Blood relies on Rosenberg v. Smidt, as an alternative source for the extra duty of care. In that case, we considered the phrase "last known address" as it is used in AS 34.20.070(c), which requires a deed of trust trustee to mail notices of default to the last known addresses of certain interested parties before a nonjudicial foreclosure sale of real estate. In Rosenberg the owners of real estate scheduled for a foreclosure sale did not receive notice mailed to their former address. They sued and argued that subsection.070(c) required an affirmative effort on the part of the trustee to determine their correct address. We agreed, holding that under AS 34.20.070(c) "the last known address is that address most likely to give the affected party notice. The trustee is obligated to exercise due diligence to determine that address. Failure to impose such a requirement," we reasoned, "would not balance adequately the competing interests involved."

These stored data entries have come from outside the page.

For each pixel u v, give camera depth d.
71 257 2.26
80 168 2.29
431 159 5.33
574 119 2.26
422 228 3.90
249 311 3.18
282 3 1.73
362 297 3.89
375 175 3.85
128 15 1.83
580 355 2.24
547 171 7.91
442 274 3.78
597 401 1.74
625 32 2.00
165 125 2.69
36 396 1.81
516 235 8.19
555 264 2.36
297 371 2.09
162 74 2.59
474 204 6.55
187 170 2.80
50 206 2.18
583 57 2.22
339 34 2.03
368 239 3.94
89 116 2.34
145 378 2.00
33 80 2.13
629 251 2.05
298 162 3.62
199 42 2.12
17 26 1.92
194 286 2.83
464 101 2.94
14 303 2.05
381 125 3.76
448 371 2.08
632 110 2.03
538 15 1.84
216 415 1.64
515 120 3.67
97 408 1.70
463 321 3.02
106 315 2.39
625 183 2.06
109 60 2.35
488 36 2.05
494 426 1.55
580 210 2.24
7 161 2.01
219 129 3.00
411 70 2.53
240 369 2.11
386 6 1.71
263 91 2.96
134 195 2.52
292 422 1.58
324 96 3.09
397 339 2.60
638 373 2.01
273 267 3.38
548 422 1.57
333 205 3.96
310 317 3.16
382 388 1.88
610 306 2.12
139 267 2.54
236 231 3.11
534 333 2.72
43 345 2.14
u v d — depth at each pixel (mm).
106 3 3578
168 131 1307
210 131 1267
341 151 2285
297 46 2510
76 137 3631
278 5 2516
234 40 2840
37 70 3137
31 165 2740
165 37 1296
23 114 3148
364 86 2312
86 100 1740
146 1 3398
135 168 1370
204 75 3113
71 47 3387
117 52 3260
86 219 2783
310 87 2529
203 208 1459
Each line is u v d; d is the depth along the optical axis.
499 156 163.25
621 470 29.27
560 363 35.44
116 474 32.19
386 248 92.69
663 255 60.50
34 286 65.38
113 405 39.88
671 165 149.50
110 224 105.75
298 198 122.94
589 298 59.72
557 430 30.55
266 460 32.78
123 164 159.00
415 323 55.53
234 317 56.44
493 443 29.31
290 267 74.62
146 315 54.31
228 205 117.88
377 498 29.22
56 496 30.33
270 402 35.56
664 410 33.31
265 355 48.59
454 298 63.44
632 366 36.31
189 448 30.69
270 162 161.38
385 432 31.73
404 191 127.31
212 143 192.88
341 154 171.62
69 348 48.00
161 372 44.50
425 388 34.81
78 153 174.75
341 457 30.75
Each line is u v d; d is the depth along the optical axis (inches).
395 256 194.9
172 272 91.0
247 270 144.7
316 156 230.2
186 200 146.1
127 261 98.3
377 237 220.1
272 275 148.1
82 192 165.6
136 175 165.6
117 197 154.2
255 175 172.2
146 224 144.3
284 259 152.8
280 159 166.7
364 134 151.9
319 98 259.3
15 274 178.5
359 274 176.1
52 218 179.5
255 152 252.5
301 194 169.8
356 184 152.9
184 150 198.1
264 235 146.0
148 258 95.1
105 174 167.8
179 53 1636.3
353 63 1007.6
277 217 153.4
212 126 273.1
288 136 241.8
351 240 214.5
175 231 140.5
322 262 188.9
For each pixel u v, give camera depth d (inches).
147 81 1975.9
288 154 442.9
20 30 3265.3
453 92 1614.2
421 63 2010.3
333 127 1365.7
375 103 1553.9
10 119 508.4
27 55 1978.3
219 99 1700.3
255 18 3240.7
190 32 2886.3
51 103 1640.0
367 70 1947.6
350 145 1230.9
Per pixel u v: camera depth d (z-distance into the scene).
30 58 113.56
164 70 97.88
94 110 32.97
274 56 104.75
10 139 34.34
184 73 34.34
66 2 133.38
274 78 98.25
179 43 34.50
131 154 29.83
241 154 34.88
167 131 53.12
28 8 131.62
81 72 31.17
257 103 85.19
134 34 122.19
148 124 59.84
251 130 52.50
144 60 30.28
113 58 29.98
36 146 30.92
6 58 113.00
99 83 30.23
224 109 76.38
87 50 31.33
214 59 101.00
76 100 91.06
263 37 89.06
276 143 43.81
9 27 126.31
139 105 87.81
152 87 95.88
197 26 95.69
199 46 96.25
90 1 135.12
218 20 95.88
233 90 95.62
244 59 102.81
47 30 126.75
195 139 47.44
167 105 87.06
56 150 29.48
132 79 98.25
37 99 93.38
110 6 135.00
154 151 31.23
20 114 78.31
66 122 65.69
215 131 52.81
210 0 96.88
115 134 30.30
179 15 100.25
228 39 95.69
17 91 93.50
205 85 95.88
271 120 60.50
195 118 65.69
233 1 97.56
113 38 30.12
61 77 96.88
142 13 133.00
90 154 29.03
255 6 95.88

727 P.2d 778 (Alaska 1986).

Id. at 780.

Id. at 779.

Id. at 780.

Id. at 783.

Blood argues that Rosenberg's definition of "last known address" applies to that phrase as it is used in AS 21.36.260. Under this theory, KMI was bound to both follow the specific terms of section .260, and satisfy an extra duty to use reasonable care and due diligence to determine Blood's correct address. But we reject the argument because real estate deed of trust foreclosures are not comparable to the termination or nonrenewal of liability insurance policies.

See AS 21.36.260 ("The insurer shall . . . mail the notice . . . to the last known address of the insured.").

As we noted in Rosenberg, the law generally regards real estate forfeitures to be abhorrent "and will seize upon slight circumstances to relieve a party therefrom." No similar doctrine attends the cancellation or nonrenewal of policies of insurance, especially for nonpayment of premiums. Relatedly, the equity of the owner of real property that is subject to a deed of trust is often substantial. By contrast, the insured under a liability insurance policy typically has received what he has paid for, and stands to lose no equity interest. Moreover, the owner of real estate, as in Rosenberg, may not actually be in default and thus may have no notice that a foreclosure will occur. But the insured is typically aware that his insurance will terminate when premiums are not paid, even without notice from the insurer. In addition, a long period of time often passes between the execution of a deed of trust, or the establishment of subordinate interests to property subject to a deed of trust, and a deed of trust foreclosure. Thus it is to be anticipated that the addresses of owners and other parties in interest will have changed and addresses on file may not be accurate. This is much less likely to be the case with respect to liability insurance where policies are typically issued on an annual or semi-annual basis. Further, compared to cancellation or nonrenewal of liability insurance policies, a nonjudicial foreclosure of real estate under a deed of trust is a relatively rare event. Requiring insurers to track down the new addresses of its insured would impose a significant burden on a routine transaction, whereas real estate foreclosures are much less routine. For these reason we decline to extend the holding of Rosenberg to notices required under AS 21.36.260.

Our conclusion on this point renders Blood's causation arguments moot. Because we hold that KMI owed no separate duty of care, we need not consider whether it was appropriate for the superior court to instruct the jury that coverage could only be found if a breach of that duty caused Blood's loss of coverage.


The coverage trial in this case proceeded under an erroneous legal theory because the superior court held KMI to a non-statutory duty that does not exist. Yet because the jury returned a verdict in favor of KMI and we conclude that KMI met its notice obligations under AS 21.36.260, we AFFIRM the judgment below.